May is ALS Awareness Month. It is also Mental Health Awareness Month.
You might think the two don’t go together, but you would be wrong. An ALS diagnosis is a mental health crisis not only for the person diagnosed, but also for their loved ones. Depression and anxiety, anticipatory grief, helplessness and hopelessness can lead to suicide, and not the physician-assisted kind. It can lead to physical, emotional, mental and financial abuse not only to the patient, but from the patient to their loved ones. In some people with ALS, those behaviors were already there but are now exacerbated. Other people with ALS develop Frontal Temporal Lobe Dementia (FTD), which causes extreme paranoia, hallucinations, a break from reality, loss of memory.
And when the patient has died, their loved ones are left not only with grief, but often complicated grief and post-traumatic stress disorder, both of which are often overlooked and labeled as “grief” but left untreated can lead to extreme anxiety, depression, isolation, self-abuse, drug and alcohol abuse and suicide.

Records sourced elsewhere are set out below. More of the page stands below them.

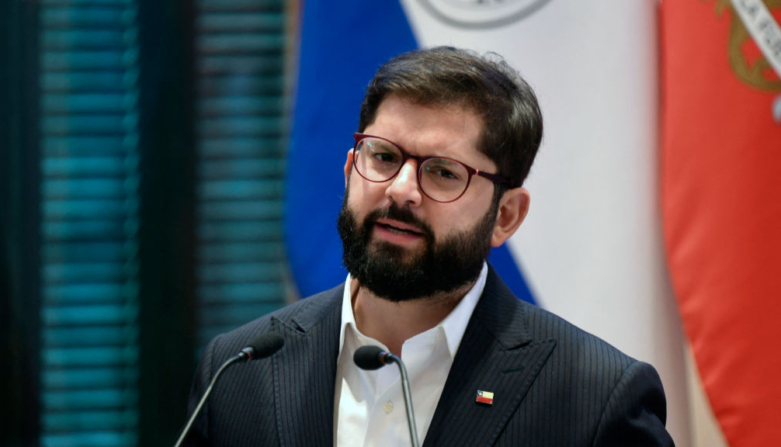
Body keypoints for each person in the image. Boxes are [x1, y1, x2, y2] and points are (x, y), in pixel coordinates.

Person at [182, 46, 674, 446]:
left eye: (442, 172)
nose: (401, 190)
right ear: (351, 165)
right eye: (384, 156)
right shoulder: (237, 373)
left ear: (505, 216)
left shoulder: (595, 399)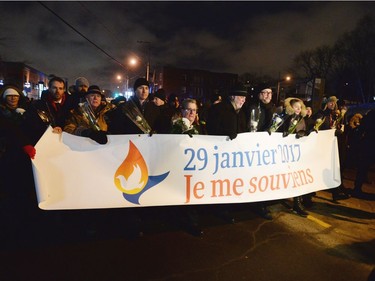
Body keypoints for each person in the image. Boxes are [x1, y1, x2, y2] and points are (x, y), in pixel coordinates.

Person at [206, 82, 248, 223]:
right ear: (232, 97)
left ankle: (228, 207)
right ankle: (220, 209)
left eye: (245, 97)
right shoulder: (218, 109)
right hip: (220, 154)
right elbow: (211, 129)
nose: (243, 100)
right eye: (241, 96)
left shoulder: (241, 112)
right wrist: (227, 134)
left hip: (234, 156)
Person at [245, 87, 277, 220]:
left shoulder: (273, 108)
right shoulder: (252, 107)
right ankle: (254, 203)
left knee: (264, 177)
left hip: (266, 148)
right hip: (253, 146)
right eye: (265, 92)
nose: (268, 95)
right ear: (259, 95)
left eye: (270, 93)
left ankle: (261, 204)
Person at [313, 96, 350, 203]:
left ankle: (336, 192)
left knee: (335, 168)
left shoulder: (337, 114)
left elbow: (342, 127)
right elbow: (319, 127)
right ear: (326, 103)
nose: (332, 104)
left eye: (334, 103)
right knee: (319, 168)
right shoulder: (321, 113)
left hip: (336, 144)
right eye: (330, 102)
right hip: (324, 145)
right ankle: (309, 192)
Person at [22, 76, 75, 146]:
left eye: (60, 88)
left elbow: (73, 122)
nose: (57, 91)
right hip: (45, 141)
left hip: (65, 142)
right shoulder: (38, 105)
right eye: (54, 88)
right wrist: (50, 129)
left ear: (64, 90)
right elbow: (32, 124)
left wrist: (63, 128)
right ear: (49, 89)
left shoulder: (71, 104)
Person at [278, 97, 309, 217]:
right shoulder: (285, 117)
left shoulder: (301, 119)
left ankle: (297, 203)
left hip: (296, 155)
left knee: (297, 178)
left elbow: (305, 131)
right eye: (296, 106)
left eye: (300, 107)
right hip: (283, 153)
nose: (298, 109)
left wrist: (303, 133)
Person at [351, 109, 375, 198]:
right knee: (363, 167)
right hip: (369, 144)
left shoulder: (370, 114)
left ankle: (357, 188)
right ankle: (357, 188)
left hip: (368, 143)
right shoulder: (371, 114)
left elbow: (363, 127)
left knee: (363, 167)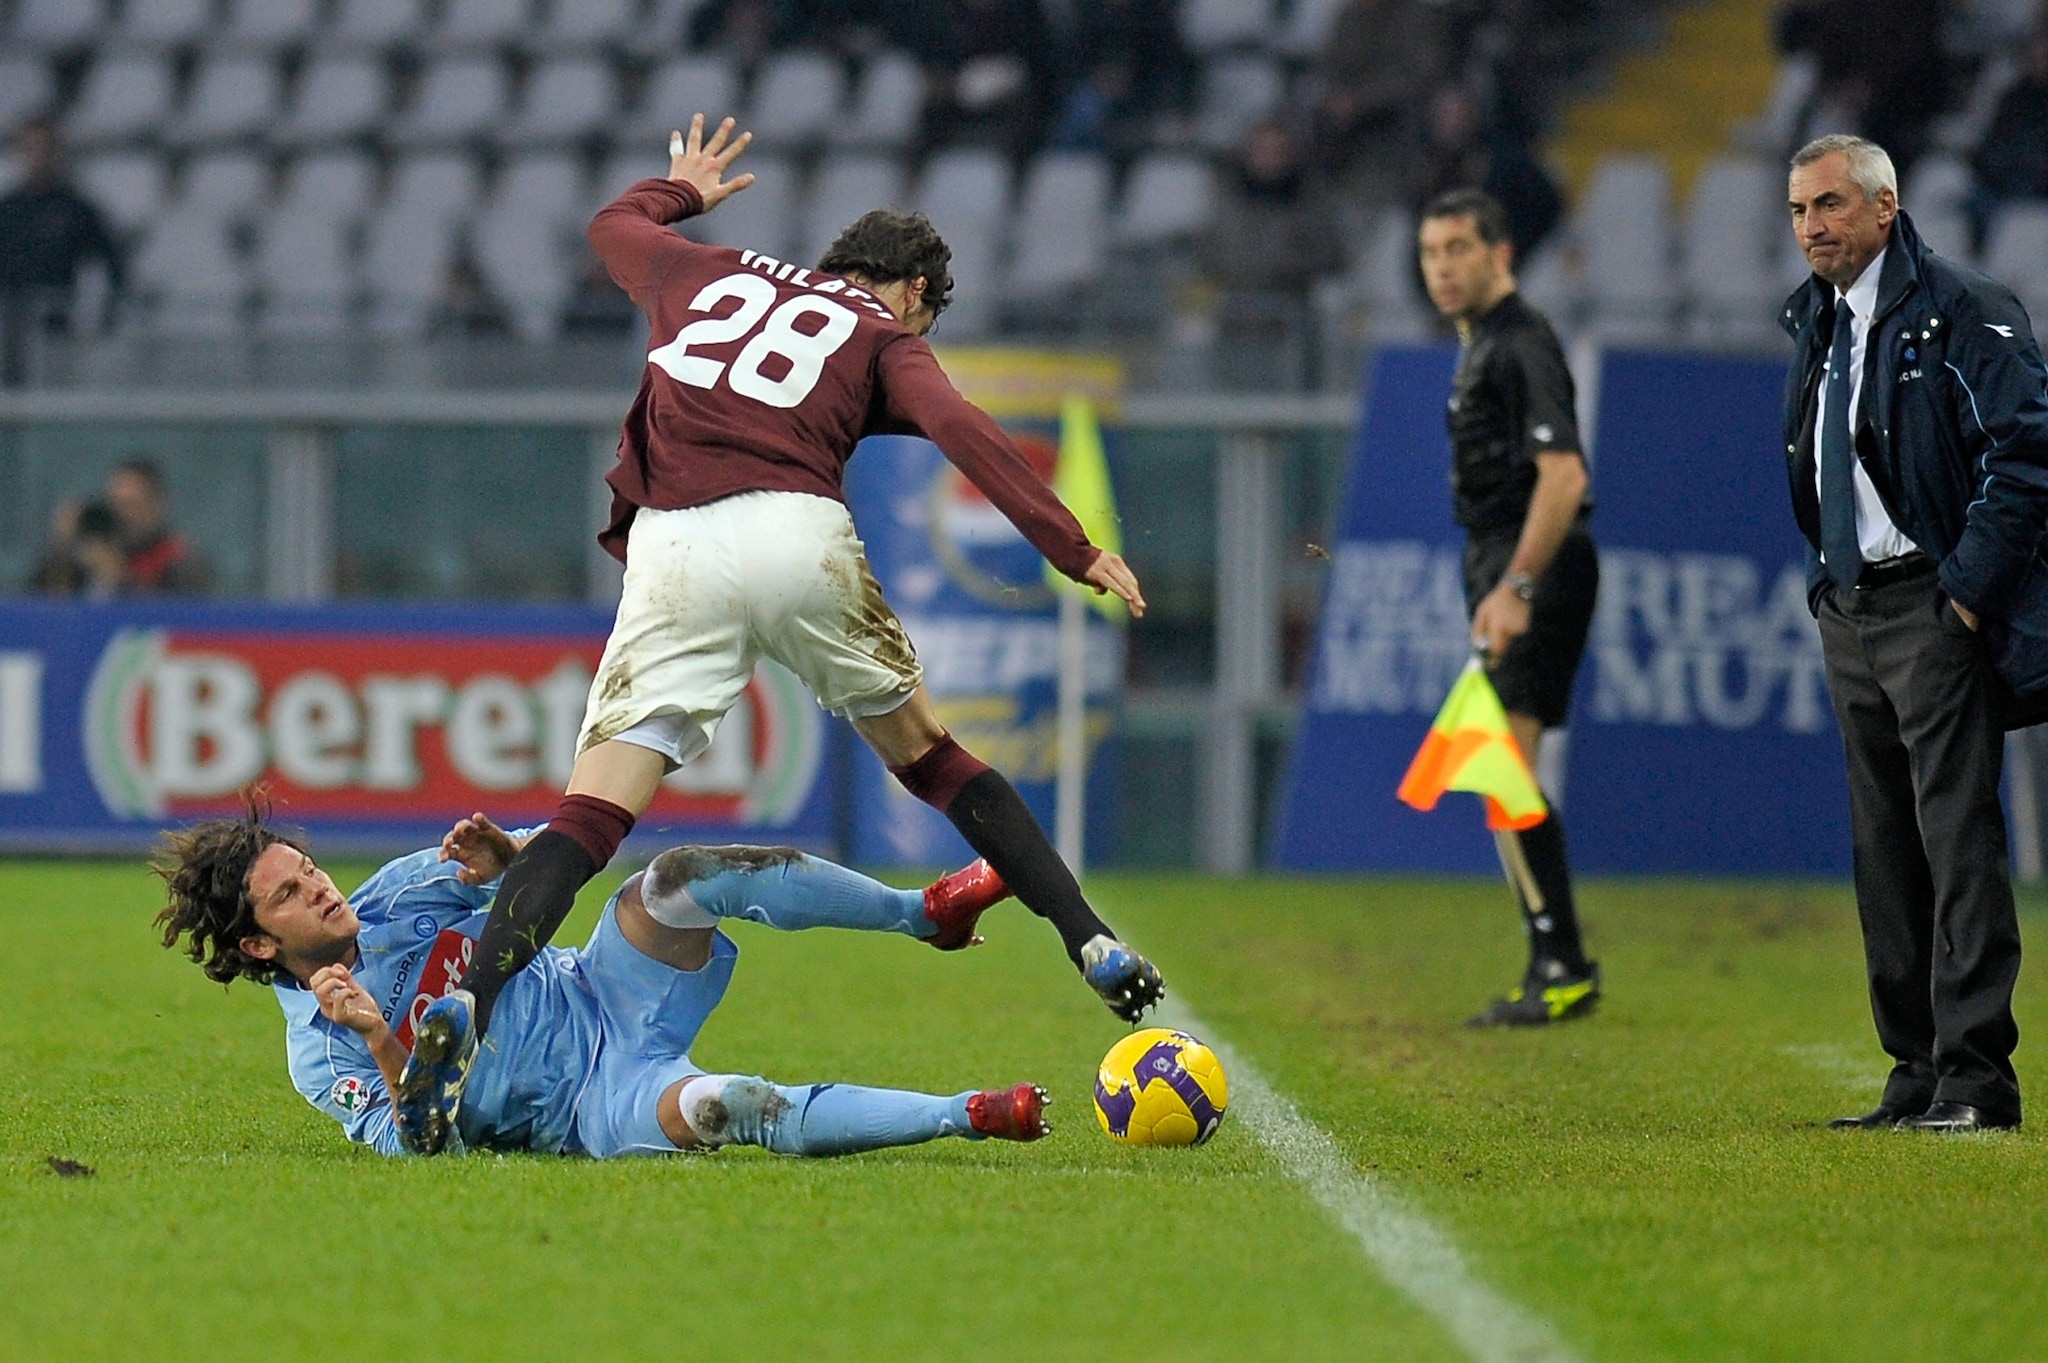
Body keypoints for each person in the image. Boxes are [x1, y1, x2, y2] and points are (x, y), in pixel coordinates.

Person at [394, 115, 1161, 1155]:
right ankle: (1091, 942)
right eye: (925, 319)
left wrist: (682, 191)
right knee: (935, 762)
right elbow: (962, 429)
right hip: (793, 530)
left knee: (588, 815)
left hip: (672, 544)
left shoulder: (694, 270)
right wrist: (1071, 546)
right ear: (911, 293)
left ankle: (471, 1006)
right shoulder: (885, 336)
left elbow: (610, 223)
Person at [153, 799, 1049, 1158]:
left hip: (602, 986)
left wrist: (511, 858)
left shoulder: (395, 893)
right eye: (289, 892)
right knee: (727, 1106)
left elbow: (557, 860)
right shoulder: (319, 1058)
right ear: (261, 946)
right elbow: (426, 1148)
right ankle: (969, 1112)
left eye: (306, 864)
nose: (318, 882)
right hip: (591, 1105)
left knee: (676, 877)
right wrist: (381, 1041)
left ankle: (923, 913)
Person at [1780, 133, 2048, 1134]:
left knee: (1953, 839)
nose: (1811, 226)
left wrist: (1965, 596)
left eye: (1830, 206)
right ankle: (1913, 1069)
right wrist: (1825, 580)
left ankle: (1977, 1078)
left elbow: (2027, 453)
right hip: (1852, 610)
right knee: (1884, 847)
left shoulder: (1963, 311)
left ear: (1884, 208)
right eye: (1799, 210)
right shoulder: (1814, 320)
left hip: (1931, 607)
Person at [1416, 188, 1601, 1027]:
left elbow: (1564, 478)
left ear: (1501, 254)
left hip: (1532, 562)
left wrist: (1517, 585)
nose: (1442, 267)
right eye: (1430, 252)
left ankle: (1561, 963)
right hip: (1503, 560)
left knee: (1502, 767)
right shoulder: (1483, 342)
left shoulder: (1521, 341)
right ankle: (1554, 957)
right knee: (1501, 768)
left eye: (1458, 248)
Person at [0, 116, 124, 385]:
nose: (37, 156)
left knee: (54, 401)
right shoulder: (7, 209)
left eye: (44, 147)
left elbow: (114, 266)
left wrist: (102, 321)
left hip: (57, 331)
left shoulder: (76, 208)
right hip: (10, 329)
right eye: (30, 148)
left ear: (56, 152)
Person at [104, 458, 211, 595]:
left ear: (157, 504)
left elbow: (172, 610)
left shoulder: (182, 560)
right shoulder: (104, 550)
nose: (123, 514)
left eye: (133, 505)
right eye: (116, 504)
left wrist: (118, 577)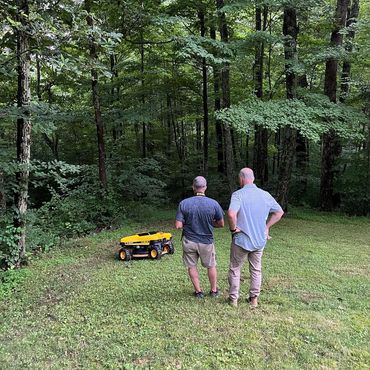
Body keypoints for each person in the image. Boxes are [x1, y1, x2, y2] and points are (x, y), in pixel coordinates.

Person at [227, 168, 284, 308]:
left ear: (241, 178)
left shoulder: (238, 195)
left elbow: (231, 214)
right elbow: (279, 212)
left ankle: (233, 300)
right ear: (253, 178)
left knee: (235, 268)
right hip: (259, 240)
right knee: (256, 269)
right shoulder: (265, 195)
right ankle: (254, 300)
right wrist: (266, 227)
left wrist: (234, 229)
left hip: (241, 240)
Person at [175, 176, 224, 298]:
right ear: (205, 188)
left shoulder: (184, 203)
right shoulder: (214, 203)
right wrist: (210, 223)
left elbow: (178, 225)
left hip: (189, 241)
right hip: (206, 241)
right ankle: (213, 291)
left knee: (192, 266)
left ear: (193, 187)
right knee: (211, 265)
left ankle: (198, 292)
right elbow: (221, 223)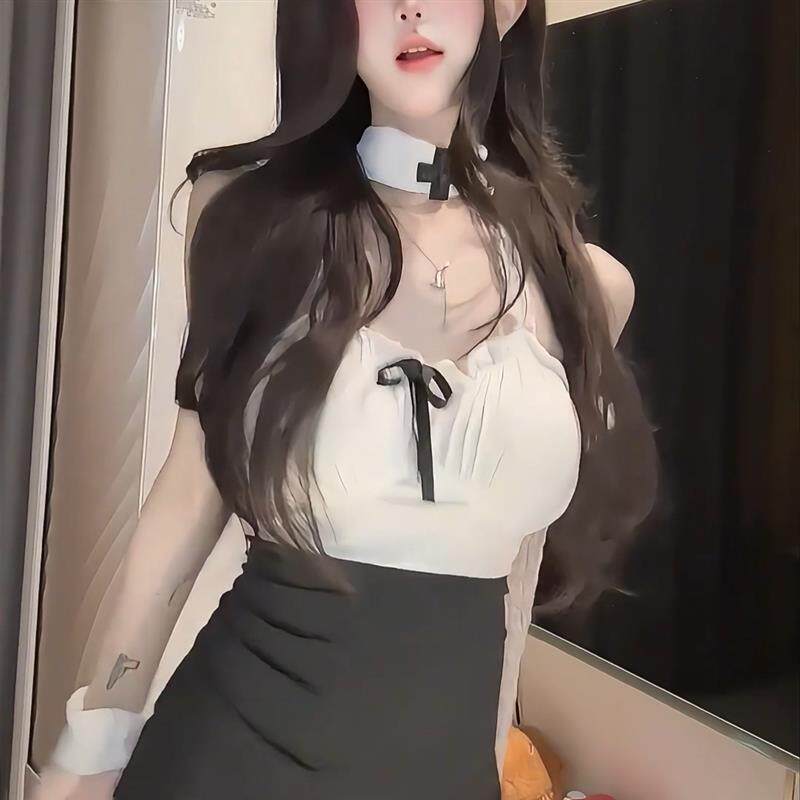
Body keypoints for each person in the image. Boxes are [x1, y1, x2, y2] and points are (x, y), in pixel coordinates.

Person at [35, 1, 658, 798]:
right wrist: (89, 753)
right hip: (227, 761)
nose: (410, 7)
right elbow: (186, 502)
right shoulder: (248, 220)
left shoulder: (586, 288)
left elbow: (517, 576)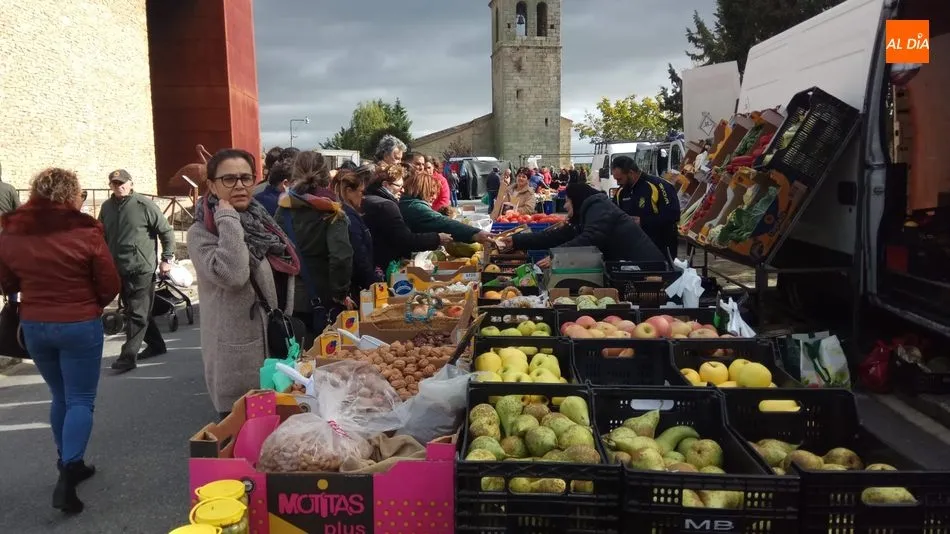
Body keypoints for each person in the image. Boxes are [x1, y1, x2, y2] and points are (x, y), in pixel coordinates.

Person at [0, 168, 121, 514]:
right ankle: (70, 471)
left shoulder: (12, 230)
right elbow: (109, 282)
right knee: (81, 399)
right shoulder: (84, 231)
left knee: (60, 396)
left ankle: (67, 460)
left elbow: (6, 281)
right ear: (71, 195)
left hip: (35, 323)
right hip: (79, 322)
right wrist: (95, 303)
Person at [188, 149, 300, 419]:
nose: (239, 185)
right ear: (212, 185)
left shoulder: (260, 220)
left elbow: (287, 266)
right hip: (237, 360)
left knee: (278, 443)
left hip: (274, 351)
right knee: (244, 441)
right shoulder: (202, 232)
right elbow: (233, 275)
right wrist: (227, 219)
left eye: (245, 178)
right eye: (229, 179)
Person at [99, 169, 176, 372]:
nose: (119, 186)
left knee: (137, 314)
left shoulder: (144, 205)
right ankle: (157, 345)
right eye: (115, 183)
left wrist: (167, 258)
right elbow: (101, 235)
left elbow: (166, 232)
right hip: (118, 268)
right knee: (137, 310)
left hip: (141, 267)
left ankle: (127, 357)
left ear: (131, 183)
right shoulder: (106, 207)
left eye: (122, 183)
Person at [276, 151, 354, 340]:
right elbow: (341, 255)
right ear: (326, 176)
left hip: (289, 297)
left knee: (300, 357)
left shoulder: (283, 208)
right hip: (324, 294)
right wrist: (340, 292)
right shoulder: (331, 209)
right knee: (327, 357)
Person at [500, 183, 666, 266]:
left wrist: (557, 257)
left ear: (577, 199)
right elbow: (555, 236)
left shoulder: (599, 207)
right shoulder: (585, 214)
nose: (564, 206)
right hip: (628, 267)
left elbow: (591, 238)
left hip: (646, 268)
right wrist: (517, 240)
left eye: (567, 201)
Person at [362, 164, 451, 271]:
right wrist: (437, 238)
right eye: (399, 186)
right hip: (385, 267)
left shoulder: (369, 200)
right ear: (385, 185)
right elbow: (404, 239)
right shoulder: (387, 206)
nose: (403, 190)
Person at [611, 155, 680, 261]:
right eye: (616, 179)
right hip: (634, 250)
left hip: (660, 249)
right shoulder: (621, 192)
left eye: (620, 179)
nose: (617, 183)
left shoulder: (658, 186)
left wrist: (643, 221)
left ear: (631, 173)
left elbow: (673, 215)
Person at [399, 167, 492, 244]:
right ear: (422, 190)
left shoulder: (407, 203)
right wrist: (475, 233)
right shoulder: (415, 207)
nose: (434, 197)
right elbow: (442, 222)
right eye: (432, 193)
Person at [333, 166, 381, 300]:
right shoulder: (349, 217)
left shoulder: (347, 214)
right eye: (361, 191)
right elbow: (359, 254)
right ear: (348, 192)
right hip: (357, 287)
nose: (363, 196)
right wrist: (373, 283)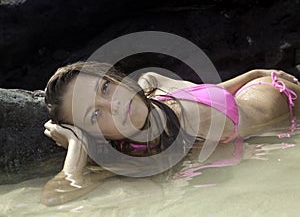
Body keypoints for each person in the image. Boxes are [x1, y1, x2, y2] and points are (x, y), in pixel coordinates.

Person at [42, 61, 300, 206]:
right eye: (95, 115)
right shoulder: (141, 154)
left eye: (106, 87)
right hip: (271, 107)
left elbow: (215, 91)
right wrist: (76, 144)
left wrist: (254, 73)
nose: (115, 105)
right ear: (96, 136)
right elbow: (53, 197)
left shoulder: (167, 102)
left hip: (280, 96)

To the medical community: ALS patients and their loved ones need mental health care, not just medication for anxiety and depression.
To the ALS community: Fight for what you need. Yes, medication may be necessary, but therapy and spiritual counseling are also important.
To my fellow widows/widowers: We know this. We continue to fight the dragon every single day, no matter how many years it has been. Talk to someone. Reach out. We have to help each other because no one else can possibly understand – and we hope they never will.